= Work task =
Extract the text of each entry below, keeping every line exactly as it appears.

*** Begin section ***

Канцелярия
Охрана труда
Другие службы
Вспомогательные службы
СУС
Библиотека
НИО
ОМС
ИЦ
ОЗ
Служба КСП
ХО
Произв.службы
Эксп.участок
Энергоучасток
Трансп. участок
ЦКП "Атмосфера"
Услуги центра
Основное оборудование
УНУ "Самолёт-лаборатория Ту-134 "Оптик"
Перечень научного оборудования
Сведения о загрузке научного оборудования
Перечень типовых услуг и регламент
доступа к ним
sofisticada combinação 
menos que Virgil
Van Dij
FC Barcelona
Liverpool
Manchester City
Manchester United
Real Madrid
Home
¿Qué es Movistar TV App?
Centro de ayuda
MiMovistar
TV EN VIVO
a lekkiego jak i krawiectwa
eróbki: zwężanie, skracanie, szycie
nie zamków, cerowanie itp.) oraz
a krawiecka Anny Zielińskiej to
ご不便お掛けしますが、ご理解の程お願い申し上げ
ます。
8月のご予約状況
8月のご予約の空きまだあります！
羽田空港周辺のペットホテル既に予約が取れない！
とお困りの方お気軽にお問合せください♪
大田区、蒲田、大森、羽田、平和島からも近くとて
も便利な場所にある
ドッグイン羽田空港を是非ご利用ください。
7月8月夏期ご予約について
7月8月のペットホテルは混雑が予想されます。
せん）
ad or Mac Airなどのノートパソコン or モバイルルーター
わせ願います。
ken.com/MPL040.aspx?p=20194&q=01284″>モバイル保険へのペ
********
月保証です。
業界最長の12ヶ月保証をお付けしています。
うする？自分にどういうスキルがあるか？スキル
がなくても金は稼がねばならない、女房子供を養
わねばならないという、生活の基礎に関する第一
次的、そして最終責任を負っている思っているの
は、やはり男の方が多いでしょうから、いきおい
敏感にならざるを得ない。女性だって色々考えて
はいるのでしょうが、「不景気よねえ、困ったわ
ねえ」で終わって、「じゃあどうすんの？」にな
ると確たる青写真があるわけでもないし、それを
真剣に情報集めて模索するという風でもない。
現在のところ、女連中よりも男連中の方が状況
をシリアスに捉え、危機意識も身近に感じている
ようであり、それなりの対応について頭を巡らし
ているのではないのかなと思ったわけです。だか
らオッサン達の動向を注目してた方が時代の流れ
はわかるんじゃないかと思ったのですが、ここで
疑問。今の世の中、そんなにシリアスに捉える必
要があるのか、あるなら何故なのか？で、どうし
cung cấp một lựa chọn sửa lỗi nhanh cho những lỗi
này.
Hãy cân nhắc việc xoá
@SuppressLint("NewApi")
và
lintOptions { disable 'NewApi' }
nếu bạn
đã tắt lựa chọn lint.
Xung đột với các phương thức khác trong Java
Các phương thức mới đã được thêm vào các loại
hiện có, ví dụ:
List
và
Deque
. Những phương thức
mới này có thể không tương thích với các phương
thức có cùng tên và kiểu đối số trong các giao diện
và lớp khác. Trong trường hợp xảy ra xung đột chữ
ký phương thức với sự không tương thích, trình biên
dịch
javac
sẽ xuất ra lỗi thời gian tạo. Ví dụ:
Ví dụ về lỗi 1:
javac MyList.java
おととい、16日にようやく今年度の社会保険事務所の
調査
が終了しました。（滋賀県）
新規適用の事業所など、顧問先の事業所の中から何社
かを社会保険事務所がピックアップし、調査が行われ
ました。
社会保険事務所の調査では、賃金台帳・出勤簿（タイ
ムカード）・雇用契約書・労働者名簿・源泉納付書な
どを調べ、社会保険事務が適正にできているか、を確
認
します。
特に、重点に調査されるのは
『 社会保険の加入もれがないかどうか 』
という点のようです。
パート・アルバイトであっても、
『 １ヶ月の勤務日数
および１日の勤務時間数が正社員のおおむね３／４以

*** End section ***

= Solved exercise =
Канцелярия
Охрана труда
Другие службы
Вспомогательные службы
СУС
Библиотека
НИО
ОМС
ИЦ
ОЗ
Служба КСП
ХО
Произв.службы
Эксп.участок
Энергоучасток
Трансп. участок
ЦКП "Атмосфера"
Услуги центра
Основное оборудование
УНУ "Самолёт-лаборатория Ту-134 "Оптик"
Перечень научного оборудования
Сведения о загрузке научного оборудования
Перечень типовых услуг и регламент
доступа к ним
sofisticada combinação 
menos que Virgil
Van Dij
FC Barcelona
Liverpool
Manchester City
Manchester United
Real Madrid
Home
¿Qué es Movistar TV App?
Centro de ayuda
MiMovistar
TV EN VIVO
a lekkiego jak i krawiectwa
eróbki: zwężanie, skracanie, szycie
nie zamków, cerowanie itp.) oraz
a krawiecka Anny Zielińskiej to
ご不便お掛けしますが、ご理解の程お願い申し上げ
ます。
8月のご予約状況
8月のご予約の空きまだあります！
羽田空港周辺のペットホテル既に予約が取れない！
とお困りの方お気軽にお問合せください♪
大田区、蒲田、大森、羽田、平和島からも近くとて
も便利な場所にある
ドッグイン羽田空港を是非ご利用ください。
7月8月夏期ご予約について
7月8月のペットホテルは混雑が予想されます。
せん）
ad or Mac Airなどのノートパソコン or モバイルルーター
わせ願います。
ken.com/MPL040.aspx?p=20194&q=01284″>モバイル保険へのペ
********
月保証です。
業界最長の12ヶ月保証をお付けしています。
うする？自分にどういうスキルがあるか？スキル
がなくても金は稼がねばならない、女房子供を養
わねばならないという、生活の基礎に関する第一
次的、そして最終責任を負っている思っているの
は、やはり男の方が多いでしょうから、いきおい
敏感にならざるを得ない。女性だって色々考えて
はいるのでしょうが、「不景気よねえ、困ったわ
ねえ」で終わって、「じゃあどうすんの？」にな
ると確たる青写真があるわけでもないし、それを
真剣に情報集めて模索するという風でもない。
現在のところ、女連中よりも男連中の方が状況
をシリアスに捉え、危機意識も身近に感じている
ようであり、それなりの対応について頭を巡らし
ているのではないのかなと思ったわけです。だか
らオッサン達の動向を注目してた方が時代の流れ
はわかるんじゃないかと思ったのですが、ここで
疑問。今の世の中、そんなにシリアスに捉える必
要があるのか、あるなら何故なのか？で、どうし
cung cấp một lựa chọn sửa lỗi nhanh cho những lỗi
này.
Hãy cân nhắc việc xoá
@SuppressLint("NewApi")
và
lintOptions { disable 'NewApi' }
nếu bạn
đã tắt lựa chọn lint.
Xung đột với các phương thức khác trong Java
Các phương thức mới đã được thêm vào các loại
hiện có, ví dụ:
List
và
Deque
. Những phương thức
mới này có thể không tương thích với các phương
thức có cùng tên và kiểu đối số trong các giao diện
và lớp khác. Trong trường hợp xảy ra xung đột chữ
ký phương thức với sự không tương thích, trình biên
dịch
javac
sẽ xuất ra lỗi thời gian tạo. Ví dụ:
Ví dụ về lỗi 1:
javac MyList.java
おととい、16日にようやく今年度の社会保険事務所の
調査
が終了しました。（滋賀県）
新規適用の事業所など、顧問先の事業所の中から何社
かを社会保険事務所がピックアップし、調査が行われ
ました。
社会保険事務所の調査では、賃金台帳・出勤簿（タイ
ムカード）・雇用契約書・労働者名簿・源泉納付書な
どを調べ、社会保険事務が適正にできているか、を確
認
します。
特に、重点に調査されるのは
『 社会保険の加入もれがないかどうか 』
という点のようです。
パート・アルバイトであっても、
『 １ヶ月の勤務日数
および１日の勤務時間数が正社員のおおむね３／４以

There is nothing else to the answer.